WORK TASK: Update the material starting at its beginning and ending at the line with "19: (415, 206)", both included, replacing "absolute pixels" with "whole pixels" and keeping everything else unchanged. Leave the pictures out of your answer.

[Entries taken from a collection]
- Opening Delimiter -

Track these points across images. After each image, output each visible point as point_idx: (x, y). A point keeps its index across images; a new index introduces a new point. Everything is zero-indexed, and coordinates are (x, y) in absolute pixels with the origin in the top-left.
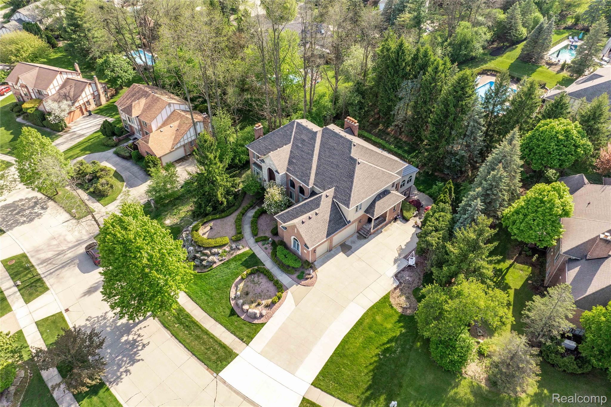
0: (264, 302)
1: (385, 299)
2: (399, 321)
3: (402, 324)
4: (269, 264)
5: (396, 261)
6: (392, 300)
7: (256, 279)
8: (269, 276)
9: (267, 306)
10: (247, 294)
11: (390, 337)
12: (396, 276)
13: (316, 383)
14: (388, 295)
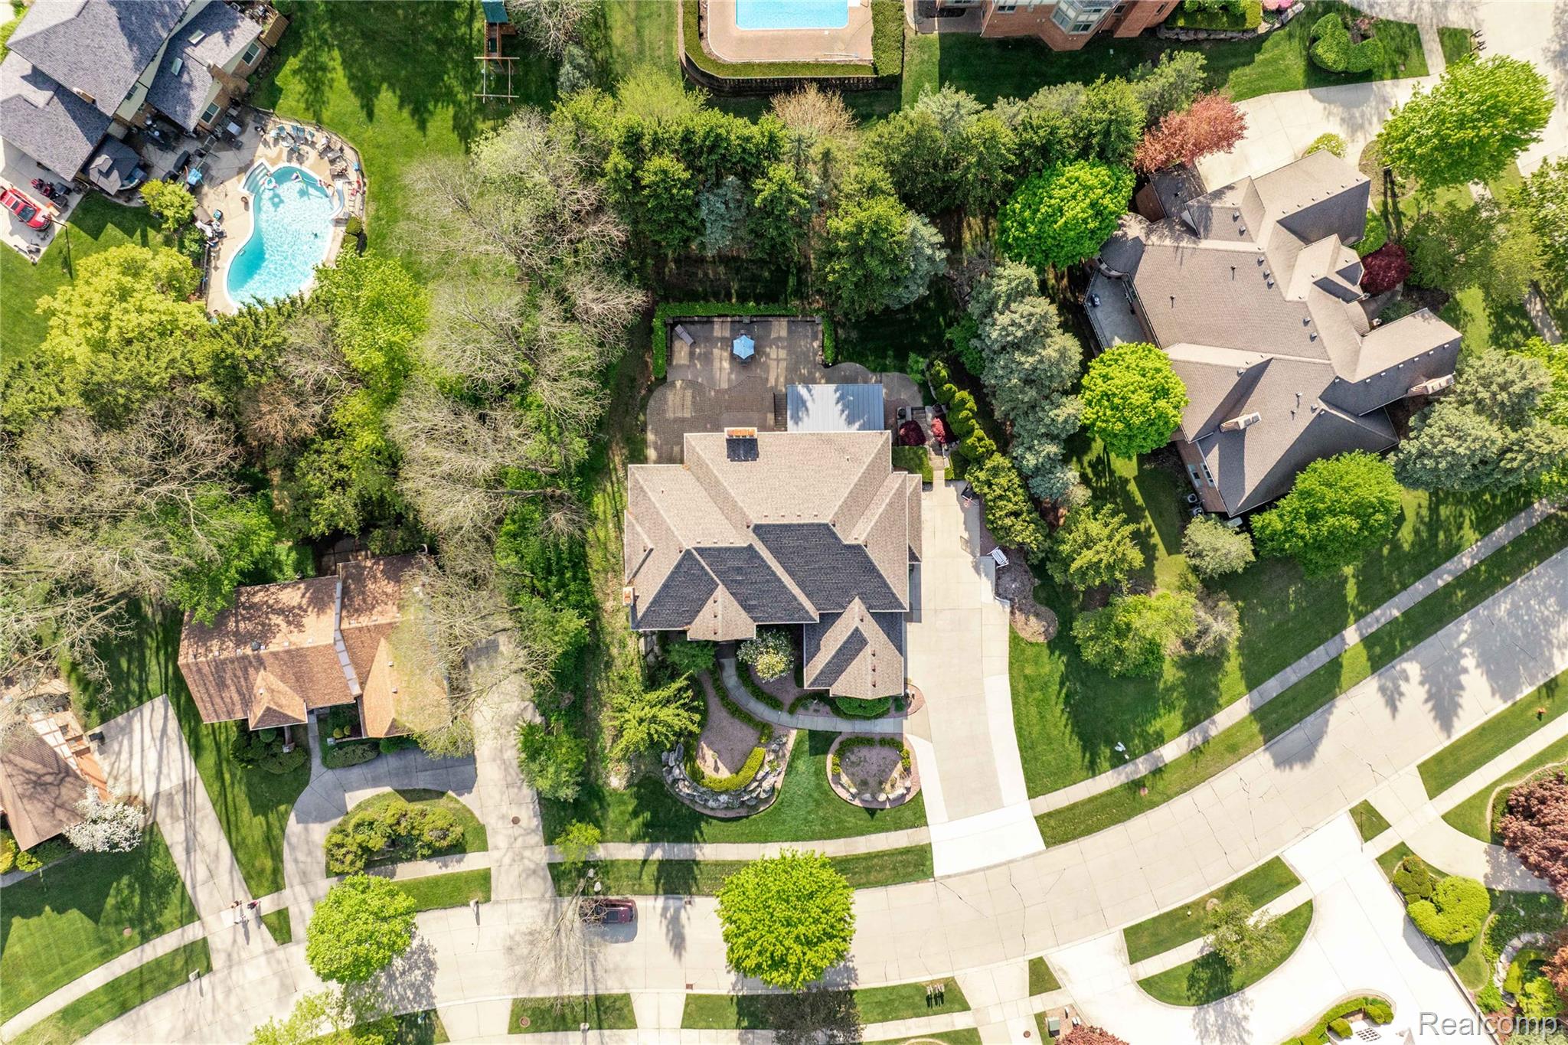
0: (896, 774)
1: (1015, 640)
2: (1052, 653)
3: (1057, 653)
5: (977, 568)
6: (1022, 634)
7: (853, 758)
8: (867, 740)
9: (904, 774)
10: (864, 782)
11: (1058, 680)
12: (998, 594)
13: (1033, 793)
14: (1012, 631)
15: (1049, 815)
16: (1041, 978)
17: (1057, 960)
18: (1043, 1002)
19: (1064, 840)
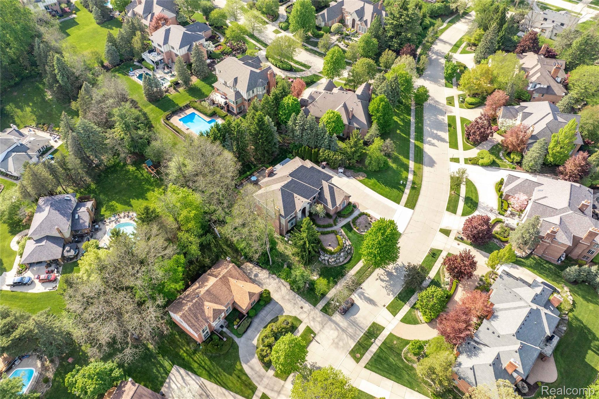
0: (370, 220)
1: (361, 181)
2: (370, 178)
4: (349, 219)
5: (340, 177)
7: (358, 224)
8: (357, 218)
9: (371, 219)
10: (366, 226)
11: (377, 182)
12: (348, 177)
13: (398, 203)
14: (359, 180)
15: (406, 204)
16: (446, 232)
17: (443, 227)
18: (453, 235)
19: (415, 206)
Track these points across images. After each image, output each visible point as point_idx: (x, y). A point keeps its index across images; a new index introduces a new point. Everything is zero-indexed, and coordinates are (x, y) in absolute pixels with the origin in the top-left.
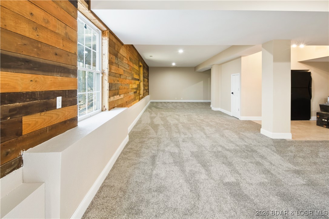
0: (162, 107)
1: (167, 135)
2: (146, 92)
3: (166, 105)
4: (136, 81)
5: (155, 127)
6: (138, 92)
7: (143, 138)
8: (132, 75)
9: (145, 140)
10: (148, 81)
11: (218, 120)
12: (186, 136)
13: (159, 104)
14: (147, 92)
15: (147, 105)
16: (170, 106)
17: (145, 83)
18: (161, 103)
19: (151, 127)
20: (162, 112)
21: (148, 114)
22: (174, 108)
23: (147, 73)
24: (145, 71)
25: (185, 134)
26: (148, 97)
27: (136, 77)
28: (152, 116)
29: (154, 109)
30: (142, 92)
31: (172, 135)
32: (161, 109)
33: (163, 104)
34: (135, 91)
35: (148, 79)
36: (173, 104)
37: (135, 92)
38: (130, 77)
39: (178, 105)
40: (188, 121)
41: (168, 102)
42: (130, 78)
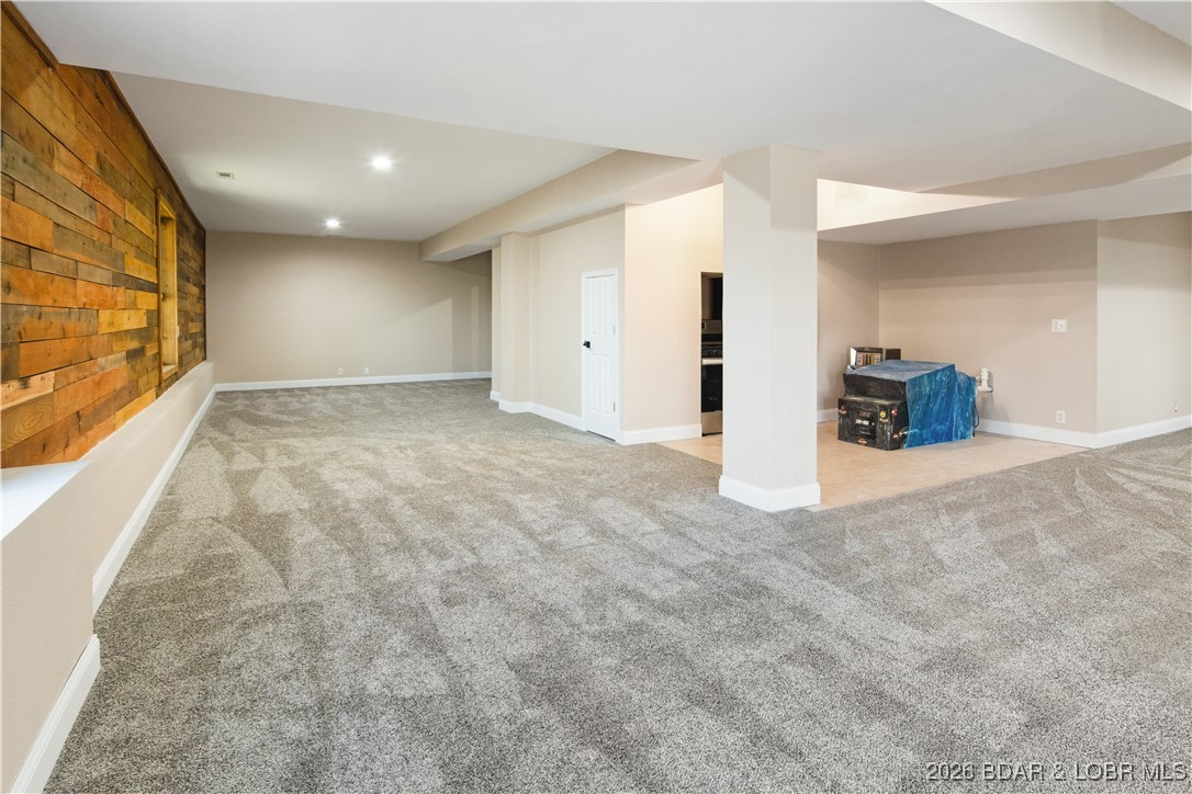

- Closing Delimiter -

REPLY:
Track these points across images. After each image, output each visible point as point_idx: (x, y). A point keeps its index across images; a new index introduces a new point. Everything is zero-indexed, and coordinates are (x, y) in whole pixels with the origin in the top-left.
0: (264, 302)
1: (385, 299)
2: (399, 321)
3: (402, 324)
4: (269, 264)
5: (396, 261)
6: (392, 300)
7: (256, 279)
8: (269, 276)
9: (267, 306)
10: (247, 294)
11: (390, 337)
12: (396, 276)
13: (316, 383)
14: (388, 295)
0: (896, 774)
1: (1015, 640)
2: (1052, 653)
3: (1057, 653)
5: (977, 568)
6: (1022, 634)
7: (853, 758)
8: (867, 740)
9: (904, 774)
10: (864, 782)
11: (1058, 680)
12: (998, 594)
13: (1033, 793)
14: (1012, 631)
15: (1049, 815)
16: (1041, 978)
17: (1057, 960)
18: (1043, 1002)
19: (1064, 840)
0: (370, 220)
1: (361, 181)
2: (370, 178)
4: (349, 219)
5: (340, 177)
7: (358, 224)
8: (357, 218)
9: (371, 219)
10: (366, 226)
11: (377, 182)
12: (348, 177)
13: (398, 203)
14: (359, 180)
15: (406, 204)
16: (446, 232)
17: (443, 227)
18: (453, 235)
19: (415, 206)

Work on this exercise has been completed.